## Selected excerpt
######

Post #733: Key graphs updated to 6/27/2020.

Posted on June 27, 2020

This post updates some key graphs to 6/27/2020.  Upshot:  No material change in the situation in Virginia.  Virginia continues to get around 500 new cases a day, Fairfax seems to be averaging just over 50, and Vienna 22180 seems to be getting well under one new case per day, on average.

No upticks from re-opening appear in the data so far, for Virginia.  In the national context, Virginia is squarely in the middle of the pack in terms of new cases per capita.  Not getting worse, but not getting better, either.


Vienna, VA, updated to 6/26/2020 (yesterday).  Net of 2 additional cases in the last seven days in ZIP 22180.


Daily new cases, Virginia and Fairfax County, last 28 days, update to 6/27/2020.  Slower case growth plateaus, does not continue to fall even lower. 

 


Analysis of Virginia re-opening, updated to 6/27/2020.  All quiet.  The rest of the state (outside of NoVA, Richmond City, Accomack County) entered Phase II of re-opening on 6/5/2020.  Given a (typical, estimated) 10-ish day lag for new infections to show up in the system, we’re well pas the point where we’d be seeing that, if there were any.  So far as good.


Virginia in the context of other states:  A misery index.  This last one is a map based on a table of the states that I first set up in Post #716.  You can read that post to see how I derived my “misery index”, but in a nutshell, it’s an estimate of how fast infection is spreading in an area, on a per-capita basis, combined with how that rate of spread has changed recently.

These maps have the same color scale, with the palest red being a recent growth rate of zero, and the deepest red (not shown) being 20%.  (Those are annualized new COVID-19 case counts based on the most recent two weeks of data — see prior post to see how that’s defined, exactly).  Ignore Hawaii and DC — I use dummy values for those areas to keep the color scheme the same from map to map.

######

## Supplied material
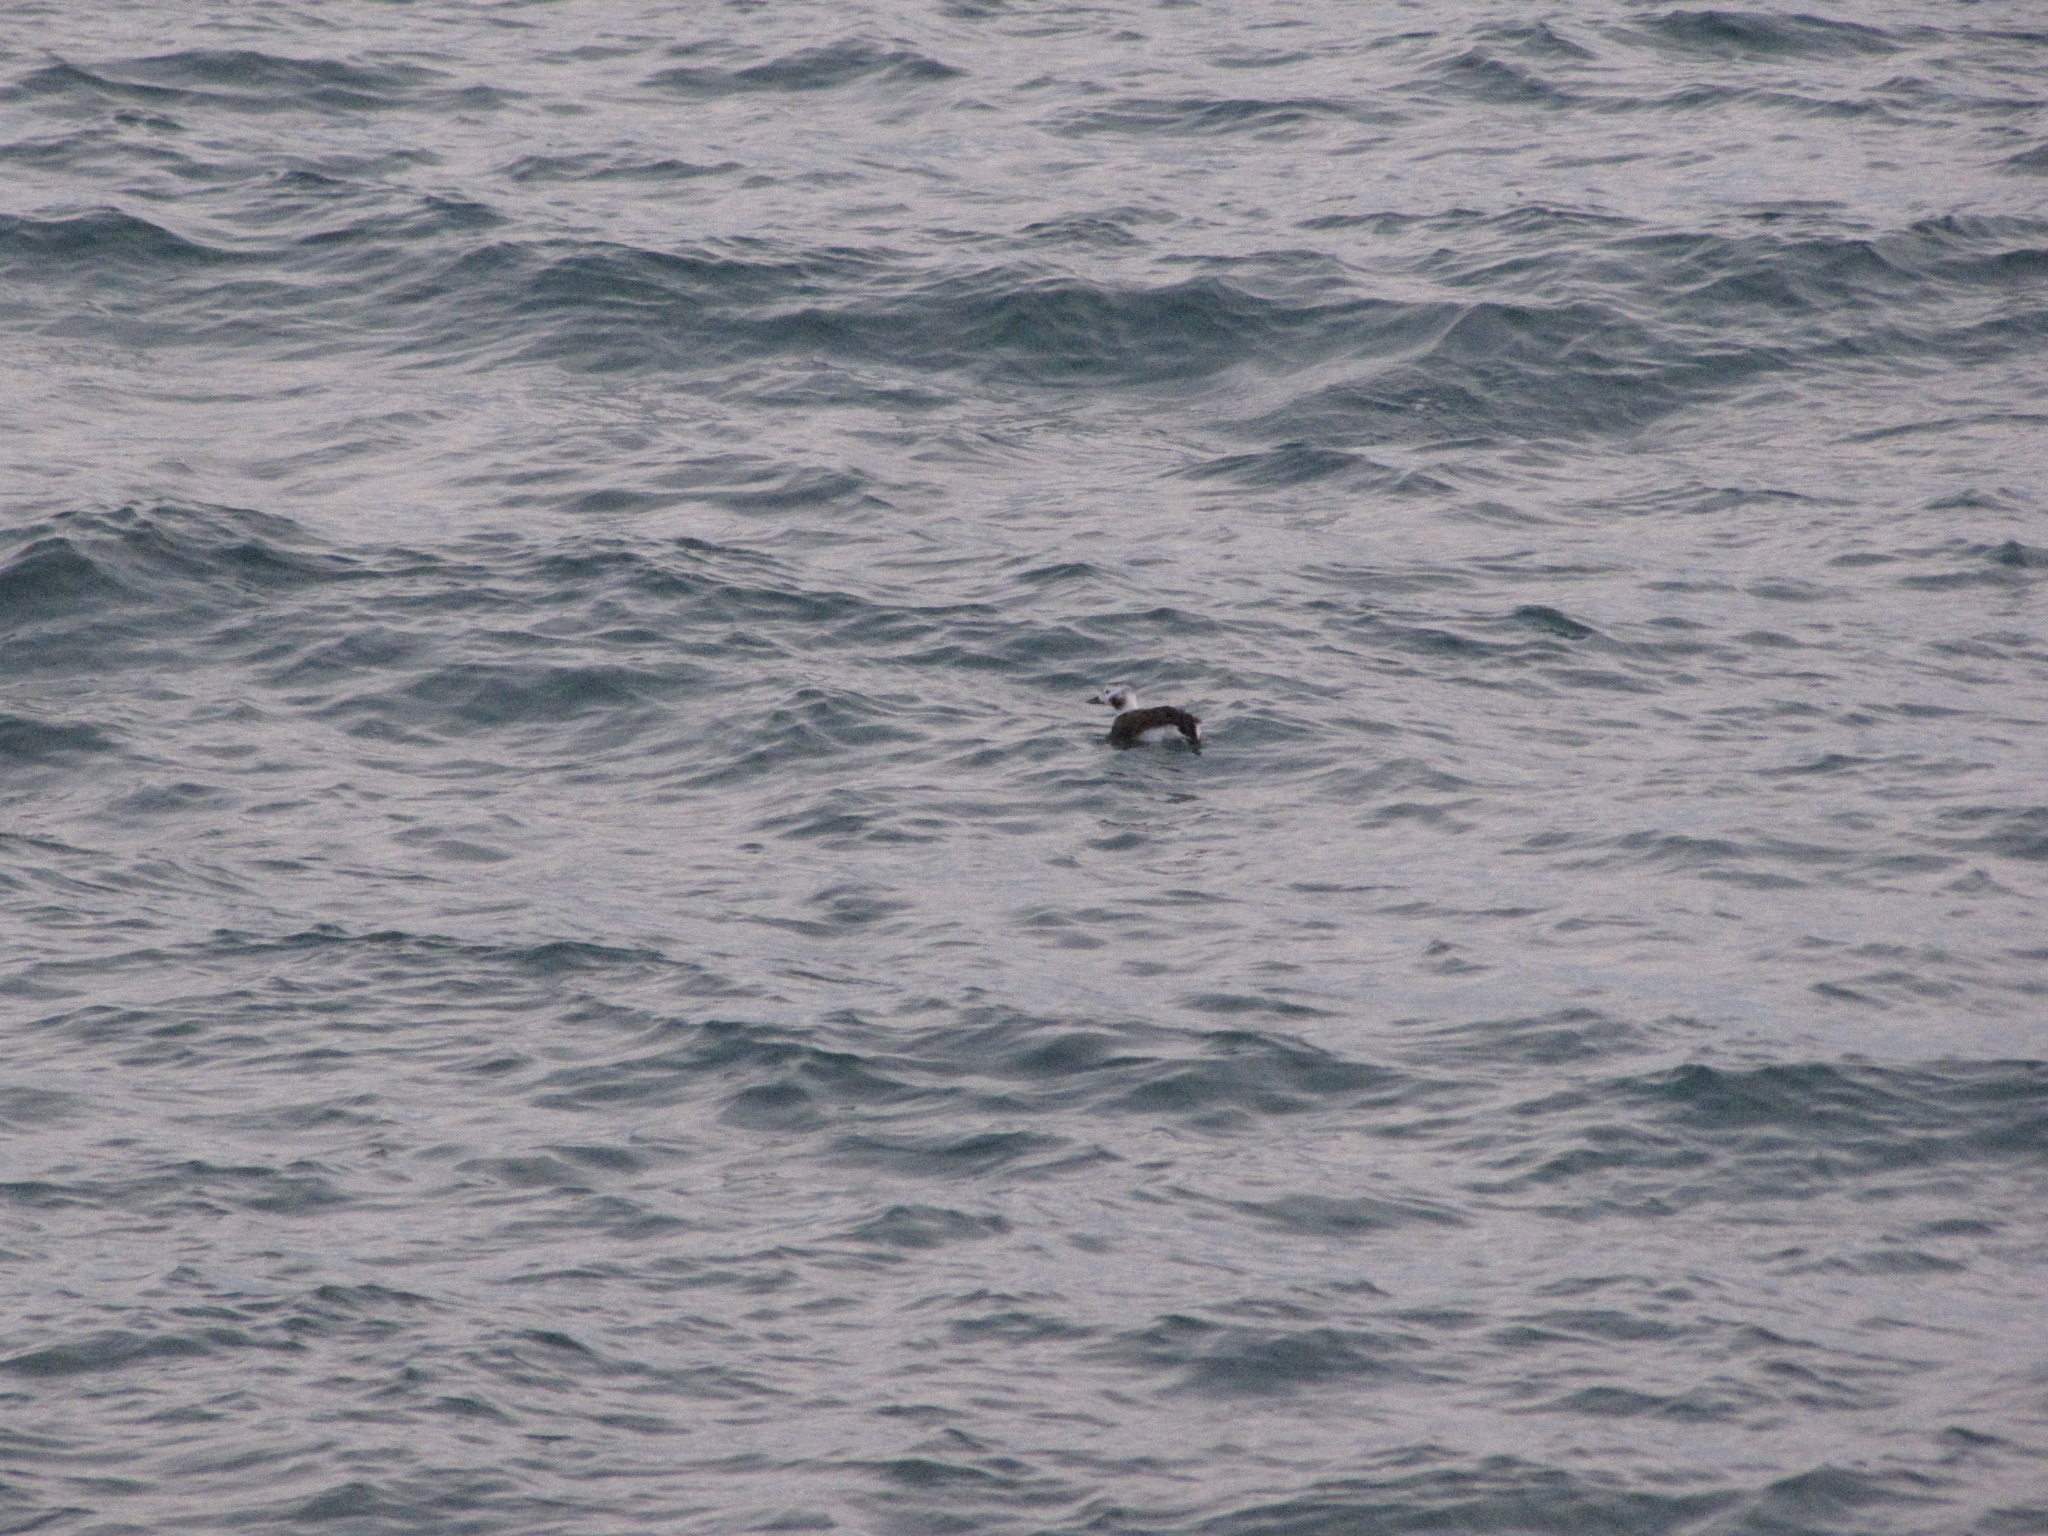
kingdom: Animalia
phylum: Chordata
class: Aves
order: Anseriformes
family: Anatidae
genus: Clangula
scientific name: Clangula hyemalis
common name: Long-tailed duck
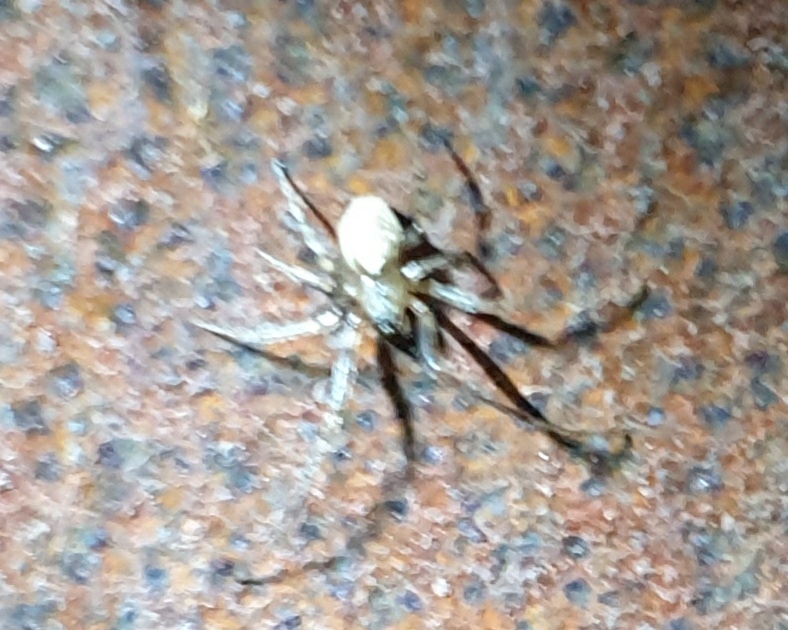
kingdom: Animalia
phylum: Arthropoda
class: Arachnida
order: Araneae
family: Araneidae
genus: Zygiella
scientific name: Zygiella x-notata
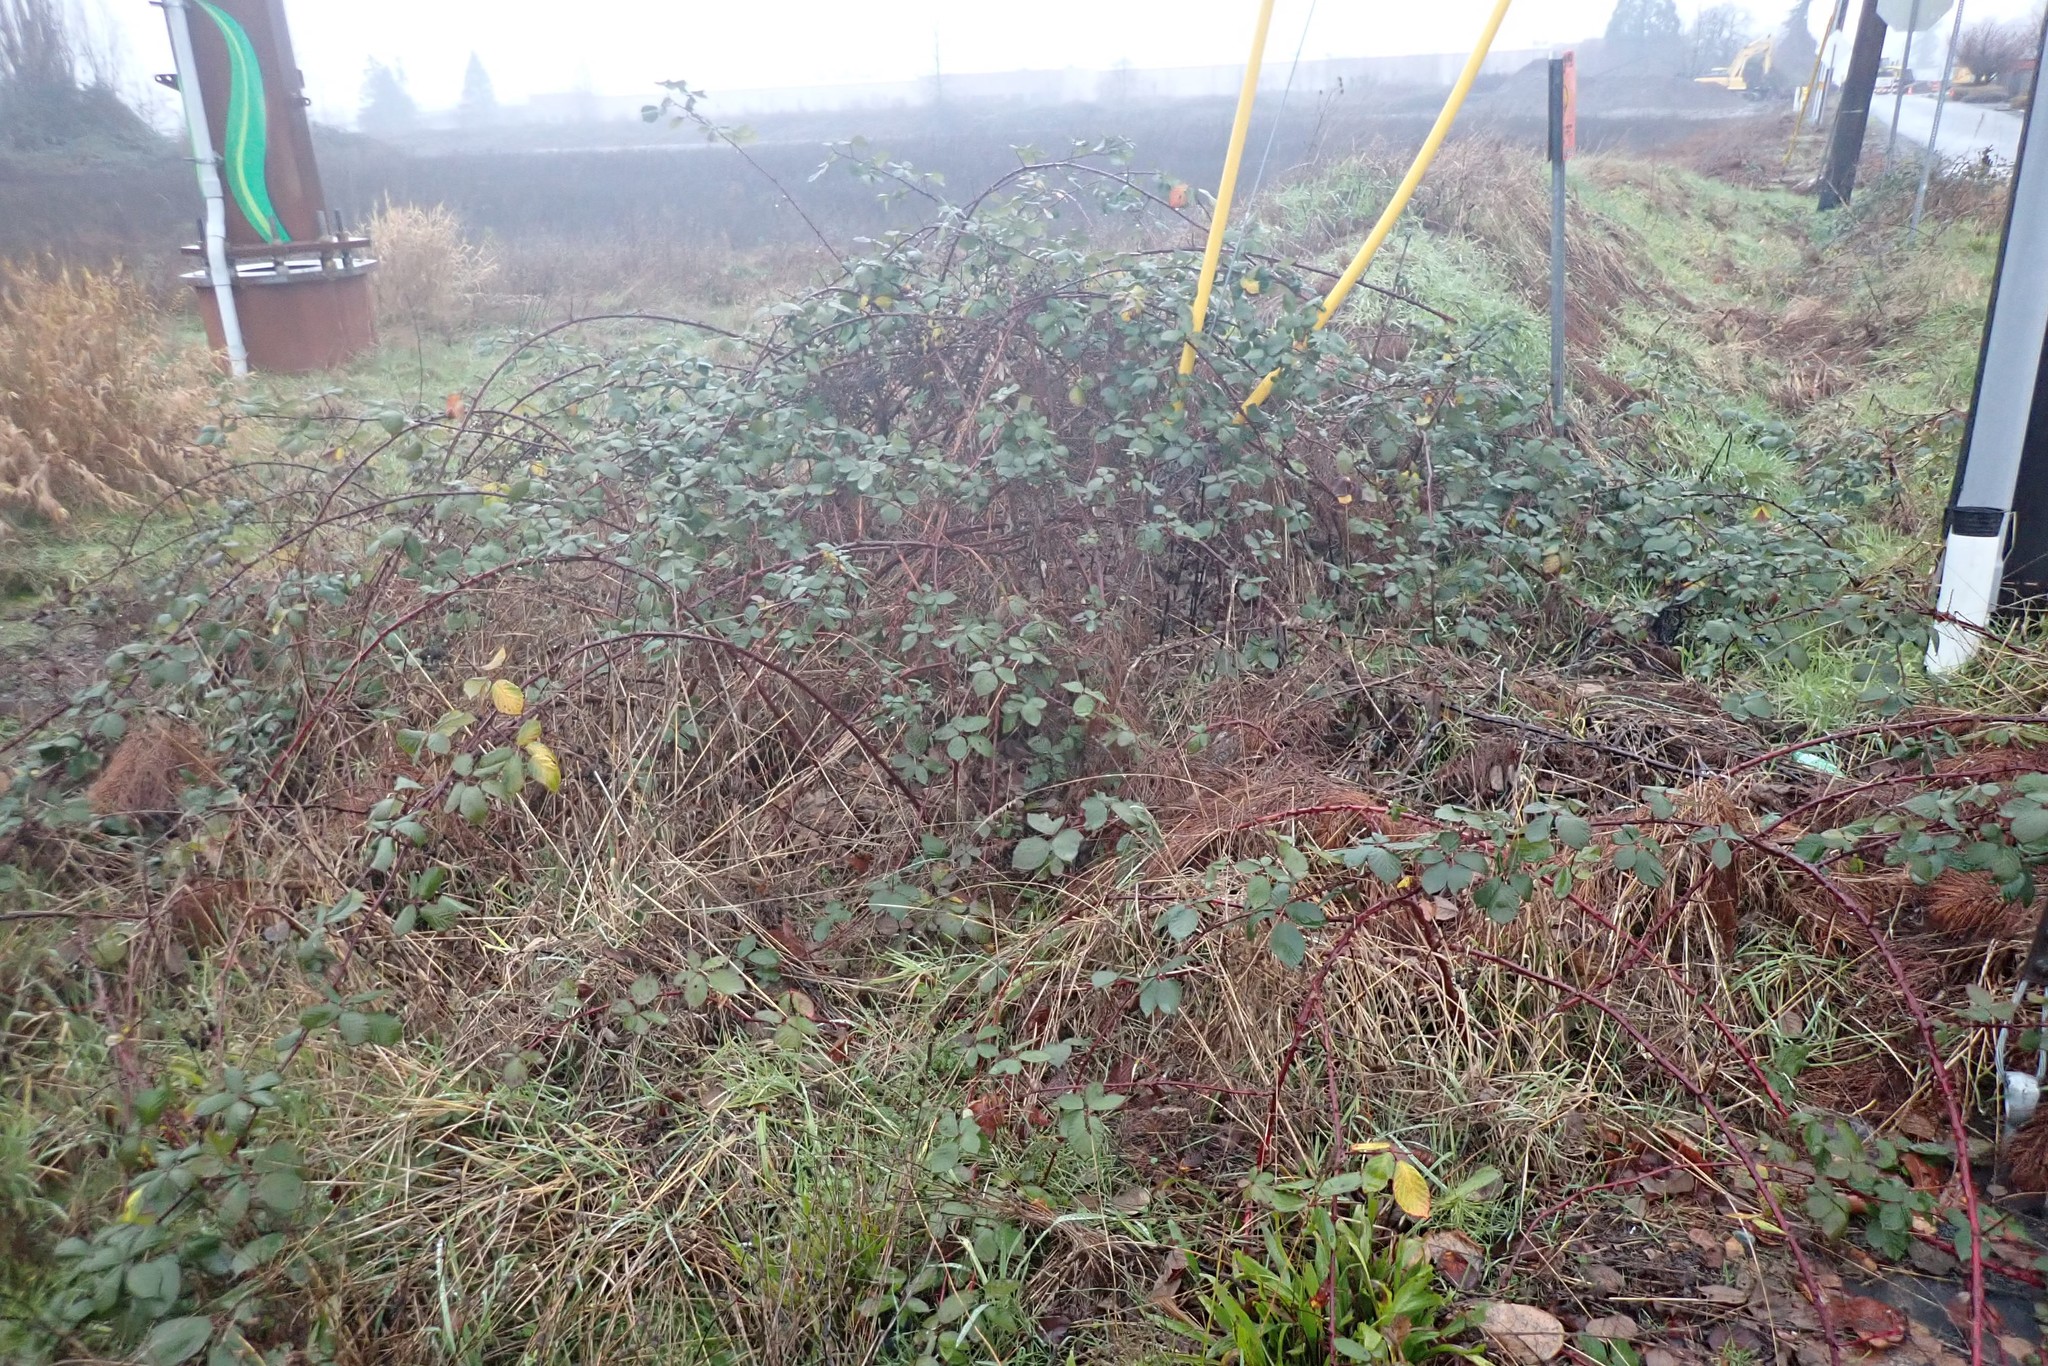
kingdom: Plantae
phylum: Tracheophyta
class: Magnoliopsida
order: Rosales
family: Rosaceae
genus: Rubus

######

## Problem 1
List the areas of Virginia that the key-graphs post says did not enter Phase II of re-opening on 6/5/2020 with the rest of the state.
## Problem 2
Reproduce the part of the key-graphs post starting with "Post #733: Key" and going on through "fall even lower.".
## Problem 3
Write the next part of the key-graphs post, picking up after its last sentence.

## Response box 1
NoVA, Richmond City, Accomack County

## Response box 2
Post #733: Key graphs updated to 6/27/2020.

Posted on June 27, 2020

This post updates some key graphs to 6/27/2020.  Upshot:  No material change in the situation in Virginia.  Virginia continues to get around 500 new cases a day, Fairfax seems to be averaging just over 50, and Vienna 22180 seems to be getting well under one new case per day, on average.

No upticks from re-opening appear in the data so far, for Virginia.  In the national context, Virginia is squarely in the middle of the pack in terms of new cases per capita.  Not getting worse, but not getting better, either.


Vienna, VA, updated to 6/26/2020 (yesterday).  Net of 2 additional cases in the last seven days in ZIP 22180.


Daily new cases, Virginia and Fairfax County, last 28 days, update to 6/27/2020.  Slower case growth plateaus, does not continue to fall even lower.

## Response box 3
Anyway, redder = worse.  The US got redder last week, and Arizona just about maxes out the scale.

I have an easier time dealing with the numbers, rather than the graph.  Here’s the table of numbers underlying the last map.  I have reset the DC and Hawaii values to their correct values for this table.  Virginia (green) is squarely in the middle of the pack.

My only back-of-the-envelope observation is that you have to go pretty far down the list before you hit a state that doesn’t have fairly hot summer temperatures.  Open bars and restaurants, and nowhere to go but inside, seems to be the current recipe for spreading coronavirus.  Let’s hope we have the weather and the good sense to avoid that in Virginia.

Finally, just to put this in perspective, things in Arizona today are just about as dire-looking as they were at the peak of the epidemic in New York state.  Here’s this same “misery index” number (last week’s per-capita new cases, annualized, plus the change in that from two weeks back, to last week).  It compares Arizona, New York, and Virginia.  Things never really got that bad in Virginia.